(Saved entries)
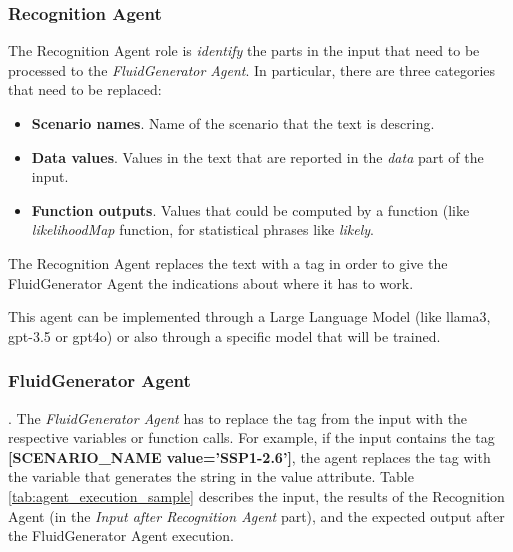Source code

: \subsubsection{Recognition Agent}
The Recognition Agent role is \textit{identify} the parts in the input that need to be processed to the \textit{FluidGenerator Agent}. In particular, there are three categories that need to be replaced:
\begin{itemize}
    \item \textbf{Scenario names}. Name of the scenario that the text is descring.
    \item \textbf{Data values}. Values in the text that are reported in the \textit{data} part of the input.
    \item \textbf{Function outputs}. Values that could be computed by a function (like \textit{likelihoodMap} function, for statistical phrases like \textit{likely}.
\end{itemize}

The Recognition Agent replaces the text with a tag in order to give the FluidGenerator Agent the indications about where it has to work.

This agent can be implemented through a Large Language Model (like llama3, gpt-3.5 or gpt\-4o) or also through a specific model that will be trained.

\subsubsection{FluidGenerator Agent}.
The \textit{FluidGenerator Agent} has to replace the tag from the input with the respective variables or function calls. For example, if the input contains the tag \textbf{[SCENARIO\_NAME value='SSP1-2.6']}, the agent replaces the tag with the variable that generates the string in the value attribute. Table \ref{tab:agent_execution_sample} describes the input, the results of the Recognition Agent (in the \textit{Input after Recognition Agent} part), and the expected output after the FluidGenerator Agent execution.

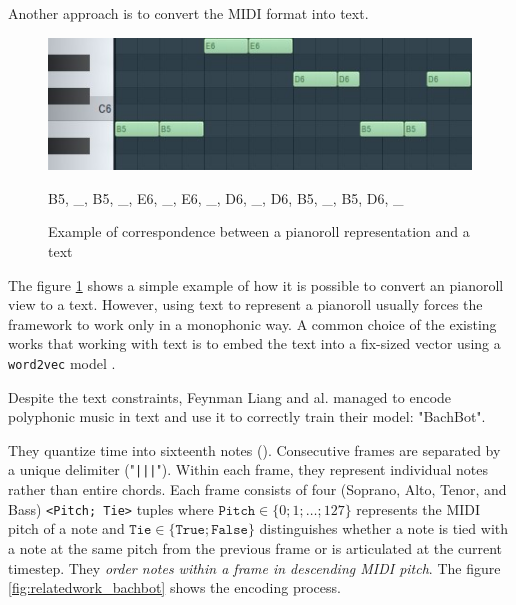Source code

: \documentclass[12pt]{report}
\begin{document}
Another approach is to convert the MIDI format into text. \cite{hadjeres_deepbach:_2016}

\begin{figure}[H]
   \begin{minipage}{0.5\textwidth}
     \centering
     \includegraphics[width=.9\linewidth]{images/music/pianoroll/pianoroll_small_2.jpg}
   \end{minipage}\hfill
   \begin{minipage}{0.5\textwidth}
     \centering
     B5, \_, B5, \_, E6, \_, E6, \_, D6, \_, D6, B5, \_, B5, D6, \_ 
   \end{minipage}
 \caption{Example of correspondence between a pianoroll representation and a text}
 \label{fig:pianoroll_to_text}
\end{figure}

The figure \ref{fig:pianoroll_to_text} shows a simple example of how it is possible to convert an pianoroll view to a text.
However, using text to represent a pianoroll usually forces the framework to work only in a monophonic way.
A common choice of the existing works that working with text is to embed the text into a fix-sized vector using a \texttt{word2vec} \cite{goldberg_word2vec_2014, karani_introduction_2018, rong_word2vec_2016, noauthor_beginners_nodate, mikolov_distributed_2013} model \cite{liang_automatic_2017, herremans_modeling_2017}.

\bigskip

Despite the text constraints, Feynman Liang and al. \cite{liang_automatic_2017} managed to encode polyphonic music in text and use it to correctly train their model: "BachBot".

They quantize time into sixteenth notes (\musEighth). Consecutive frames are separated by a unique delimiter ("\texttt{|||}").
Within each frame, they represent individual notes rather than entire chords.
Each frame consists of four (Soprano, Alto, Tenor, and Bass) \texttt{<Pitch; Tie>} tuples where $\texttt{Pitch} \in \{0; 1; \dots ; 127\}$ represents the MIDI pitch of a note and $\texttt{Tie} \in \{\texttt{True}; \texttt{False}\}$ distinguishes whether a note is tied with a note at the same pitch from the
previous frame or is articulated at the current timestep.
They \textit{order notes within a frame in descending MIDI pitch}.
The figure \ref{fig:relatedwork_bachbot} shows the encoding process.
\end{document}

* What to do *
Omit all images when repeating the data above exactly.

* Answer below *
Source code

: \subsubsection{Recognition Agent}
The Recognition Agent role is \textit{identify} the parts in the input that need to be processed to the \textit{FluidGenerator Agent}. In particular, there are three categories that need to be replaced:
\begin{itemize}
    \item \textbf{Scenario names}. Name of the scenario that the text is descring.
    \item \textbf{Data values}. Values in the text that are reported in the \textit{data} part of the input.
    \item \textbf{Function outputs}. Values that could be computed by a function (like \textit{likelihoodMap} function, for statistical phrases like \textit{likely}.
\end{itemize}

The Recognition Agent replaces the text with a tag in order to give the FluidGenerator Agent the indications about where it has to work.

This agent can be implemented through a Large Language Model (like llama3, gpt-3.5 or gpt\-4o) or also through a specific model that will be trained.

\subsubsection{FluidGenerator Agent}.
The \textit{FluidGenerator Agent} has to replace the tag from the input with the respective variables or function calls. For example, if the input contains the tag \textbf{[SCENARIO\_NAME value='SSP1-2.6']}, the agent replaces the tag with the variable that generates the string in the value attribute. Table \ref{tab:agent_execution_sample} describes the input, the results of the Recognition Agent (in the \textit{Input after Recognition Agent} part), and the expected output after the FluidGenerator Agent execution.

Source code

: \documentclass[12pt]{report}
\begin{document}
Another approach is to convert the MIDI format into text. \cite{hadjeres_deepbach:_2016}

\begin{figure}[H]
   \begin{minipage}{0.5\textwidth}
     \centering
     \includegraphics[width=.9\linewidth]{images/music/pianoroll/pianoroll_small_2.jpg}
   \end{minipage}\hfill
   \begin{minipage}{0.5\textwidth}
     \centering
     B5, \_, B5, \_, E6, \_, E6, \_, D6, \_, D6, B5, \_, B5, D6, \_ 
   \end{minipage}
 \caption{Example of correspondence between a pianoroll representation and a text}
 \label{fig:pianoroll_to_text}
\end{figure}

The figure \ref{fig:pianoroll_to_text} shows a simple example of how it is possible to convert an pianoroll view to a text.
However, using text to represent a pianoroll usually forces the framework to work only in a monophonic way.
A common choice of the existing works that working with text is to embed the text into a fix-sized vector using a \texttt{word2vec} \cite{goldberg_word2vec_2014, karani_introduction_2018, rong_word2vec_2016, noauthor_beginners_nodate, mikolov_distributed_2013} model \cite{liang_automatic_2017, herremans_modeling_2017}.

\bigskip

Despite the text constraints, Feynman Liang and al. \cite{liang_automatic_2017} managed to encode polyphonic music in text and use it to correctly train their model: "BachBot".

They quantize time into sixteenth notes (\musEighth). Consecutive frames are separated by a unique delimiter ("\texttt{|||}").
Within each frame, they represent individual notes rather than entire chords.
Each frame consists of four (Soprano, Alto, Tenor, and Bass) \texttt{<Pitch; Tie>} tuples where $\texttt{Pitch} \in \{0; 1; \dots ; 127\}$ represents the MIDI pitch of a note and $\texttt{Tie} \in \{\texttt{True}; \texttt{False}\}$ distinguishes whether a note is tied with a note at the same pitch from the
previous frame or is articulated at the current timestep.
They \textit{order notes within a frame in descending MIDI pitch}.
The figure \ref{fig:relatedwork_bachbot} shows the encoding process.
\end{document}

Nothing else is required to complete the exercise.